◆ Task requirements:
In full and without deviation, reproduce the records that follow.
Top of Input
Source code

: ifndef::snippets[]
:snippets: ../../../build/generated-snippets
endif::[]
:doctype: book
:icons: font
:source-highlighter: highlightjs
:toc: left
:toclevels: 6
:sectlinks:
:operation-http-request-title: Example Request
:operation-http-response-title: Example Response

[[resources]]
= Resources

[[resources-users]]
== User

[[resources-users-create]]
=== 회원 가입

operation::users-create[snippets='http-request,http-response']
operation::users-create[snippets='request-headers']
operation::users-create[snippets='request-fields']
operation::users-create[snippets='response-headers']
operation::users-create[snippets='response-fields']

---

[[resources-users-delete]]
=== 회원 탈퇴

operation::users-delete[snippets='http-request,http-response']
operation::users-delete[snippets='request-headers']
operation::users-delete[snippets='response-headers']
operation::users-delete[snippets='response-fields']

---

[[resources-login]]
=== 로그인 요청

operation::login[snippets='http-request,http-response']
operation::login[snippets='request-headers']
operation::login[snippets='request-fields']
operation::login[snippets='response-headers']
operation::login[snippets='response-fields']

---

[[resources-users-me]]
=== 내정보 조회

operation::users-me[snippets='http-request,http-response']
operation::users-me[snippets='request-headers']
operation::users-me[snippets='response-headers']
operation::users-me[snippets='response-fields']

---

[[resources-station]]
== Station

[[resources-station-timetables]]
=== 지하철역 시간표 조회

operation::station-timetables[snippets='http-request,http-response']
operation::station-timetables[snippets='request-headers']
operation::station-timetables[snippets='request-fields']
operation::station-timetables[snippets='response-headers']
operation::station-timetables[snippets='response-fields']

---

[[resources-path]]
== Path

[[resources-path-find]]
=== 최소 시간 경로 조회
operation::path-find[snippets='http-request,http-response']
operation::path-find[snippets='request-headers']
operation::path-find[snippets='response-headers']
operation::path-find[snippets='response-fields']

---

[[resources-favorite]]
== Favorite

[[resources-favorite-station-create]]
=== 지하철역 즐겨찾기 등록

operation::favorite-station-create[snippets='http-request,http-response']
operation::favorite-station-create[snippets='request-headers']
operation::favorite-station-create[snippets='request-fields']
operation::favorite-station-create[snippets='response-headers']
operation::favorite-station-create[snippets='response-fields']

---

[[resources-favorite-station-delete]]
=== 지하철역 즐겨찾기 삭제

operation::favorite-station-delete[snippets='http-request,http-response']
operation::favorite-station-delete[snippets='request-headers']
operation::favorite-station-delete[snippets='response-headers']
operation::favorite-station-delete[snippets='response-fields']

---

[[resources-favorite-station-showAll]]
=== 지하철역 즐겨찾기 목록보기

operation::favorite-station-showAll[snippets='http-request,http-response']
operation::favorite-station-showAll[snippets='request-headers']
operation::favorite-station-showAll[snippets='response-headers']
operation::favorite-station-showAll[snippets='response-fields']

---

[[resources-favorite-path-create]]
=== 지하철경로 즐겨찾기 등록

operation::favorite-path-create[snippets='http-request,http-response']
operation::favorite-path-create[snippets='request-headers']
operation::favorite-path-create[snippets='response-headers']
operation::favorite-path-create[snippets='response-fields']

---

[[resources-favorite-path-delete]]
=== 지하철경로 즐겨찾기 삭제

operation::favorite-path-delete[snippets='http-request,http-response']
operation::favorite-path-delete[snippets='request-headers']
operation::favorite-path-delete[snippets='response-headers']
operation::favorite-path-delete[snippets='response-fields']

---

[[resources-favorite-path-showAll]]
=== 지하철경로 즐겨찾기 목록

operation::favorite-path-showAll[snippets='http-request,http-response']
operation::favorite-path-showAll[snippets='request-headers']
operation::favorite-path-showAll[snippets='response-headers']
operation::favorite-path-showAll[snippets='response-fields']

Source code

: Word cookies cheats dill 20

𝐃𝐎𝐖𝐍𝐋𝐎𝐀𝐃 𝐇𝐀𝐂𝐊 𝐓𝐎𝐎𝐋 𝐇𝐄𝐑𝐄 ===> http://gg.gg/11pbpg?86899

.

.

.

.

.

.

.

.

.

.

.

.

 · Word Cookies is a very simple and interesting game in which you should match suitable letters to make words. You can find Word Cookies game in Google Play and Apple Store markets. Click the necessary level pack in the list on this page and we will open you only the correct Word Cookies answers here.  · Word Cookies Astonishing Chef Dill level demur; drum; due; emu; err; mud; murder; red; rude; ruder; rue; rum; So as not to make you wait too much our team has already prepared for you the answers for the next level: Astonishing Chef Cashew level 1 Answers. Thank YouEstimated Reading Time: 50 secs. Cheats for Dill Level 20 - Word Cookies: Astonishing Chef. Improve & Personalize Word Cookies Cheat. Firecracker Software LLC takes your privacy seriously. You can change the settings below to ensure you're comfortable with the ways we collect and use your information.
Bottom of Input
◆ Written response:
Source code

: ifndef::snippets[]
:snippets: ../../../build/generated-snippets
endif::[]
:doctype: book
:icons: font
:source-highlighter: highlightjs
:toc: left
:toclevels: 6
:sectlinks:
:operation-http-request-title: Example Request
:operation-http-response-title: Example Response

[[resources]]
= Resources

[[resources-users]]
== User

[[resources-users-create]]
=== 회원 가입

operation::users-create[snippets='http-request,http-response']
operation::users-create[snippets='request-headers']
operation::users-create[snippets='request-fields']
operation::users-create[snippets='response-headers']
operation::users-create[snippets='response-fields']

---

[[resources-users-delete]]
=== 회원 탈퇴

operation::users-delete[snippets='http-request,http-response']
operation::users-delete[snippets='request-headers']
operation::users-delete[snippets='response-headers']
operation::users-delete[snippets='response-fields']

---

[[resources-login]]
=== 로그인 요청

operation::login[snippets='http-request,http-response']
operation::login[snippets='request-headers']
operation::login[snippets='request-fields']
operation::login[snippets='response-headers']
operation::login[snippets='response-fields']

---

[[resources-users-me]]
=== 내정보 조회

operation::users-me[snippets='http-request,http-response']
operation::users-me[snippets='request-headers']
operation::users-me[snippets='response-headers']
operation::users-me[snippets='response-fields']

---

[[resources-station]]
== Station

[[resources-station-timetables]]
=== 지하철역 시간표 조회

operation::station-timetables[snippets='http-request,http-response']
operation::station-timetables[snippets='request-headers']
operation::station-timetables[snippets='request-fields']
operation::station-timetables[snippets='response-headers']
operation::station-timetables[snippets='response-fields']

---

[[resources-path]]
== Path

[[resources-path-find]]
=== 최소 시간 경로 조회
operation::path-find[snippets='http-request,http-response']
operation::path-find[snippets='request-headers']
operation::path-find[snippets='response-headers']
operation::path-find[snippets='response-fields']

---

[[resources-favorite]]
== Favorite

[[resources-favorite-station-create]]
=== 지하철역 즐겨찾기 등록

operation::favorite-station-create[snippets='http-request,http-response']
operation::favorite-station-create[snippets='request-headers']
operation::favorite-station-create[snippets='request-fields']
operation::favorite-station-create[snippets='response-headers']
operation::favorite-station-create[snippets='response-fields']

---

[[resources-favorite-station-delete]]
=== 지하철역 즐겨찾기 삭제

operation::favorite-station-delete[snippets='http-request,http-response']
operation::favorite-station-delete[snippets='request-headers']
operation::favorite-station-delete[snippets='response-headers']
operation::favorite-station-delete[snippets='response-fields']

---

[[resources-favorite-station-showAll]]
=== 지하철역 즐겨찾기 목록보기

operation::favorite-station-showAll[snippets='http-request,http-response']
operation::favorite-station-showAll[snippets='request-headers']
operation::favorite-station-showAll[snippets='response-headers']
operation::favorite-station-showAll[snippets='response-fields']

---

[[resources-favorite-path-create]]
=== 지하철경로 즐겨찾기 등록

operation::favorite-path-create[snippets='http-request,http-response']
operation::favorite-path-create[snippets='request-headers']
operation::favorite-path-create[snippets='response-headers']
operation::favorite-path-create[snippets='response-fields']

---

[[resources-favorite-path-delete]]
=== 지하철경로 즐겨찾기 삭제

operation::favorite-path-delete[snippets='http-request,http-response']
operation::favorite-path-delete[snippets='request-headers']
operation::favorite-path-delete[snippets='response-headers']
operation::favorite-path-delete[snippets='response-fields']

---

[[resources-favorite-path-showAll]]
=== 지하철경로 즐겨찾기 목록

operation::favorite-path-showAll[snippets='http-request,http-response']
operation::favorite-path-showAll[snippets='request-headers']
operation::favorite-path-showAll[snippets='response-headers']
operation::favorite-path-showAll[snippets='response-fields']

Source code

: Word cookies cheats dill 20

𝐃𝐎𝐖𝐍𝐋𝐎𝐀𝐃 𝐇𝐀𝐂𝐊 𝐓𝐎𝐎𝐋 𝐇𝐄𝐑𝐄 ===> http://gg.gg/11pbpg?86899

.

.

.

.

.

.

.

.

.

.

.

.

 · Word Cookies is a very simple and interesting game in which you should match suitable letters to make words. You can find Word Cookies game in Google Play and Apple Store markets. Click the necessary level pack in the list on this page and we will open you only the correct Word Cookies answers here.  · Word Cookies Astonishing Chef Dill level demur; drum; due; emu; err; mud; murder; red; rude; ruder; rue; rum; So as not to make you wait too much our team has already prepared for you the answers for the next level: Astonishing Chef Cashew level 1 Answers. Thank YouEstimated Reading Time: 50 secs. Cheats for Dill Level 20 - Word Cookies: Astonishing Chef. Improve & Personalize Word Cookies Cheat. Firecracker Software LLC takes your privacy seriously. You can change the settings below to ensure you're comfortable with the ways we collect and use your information.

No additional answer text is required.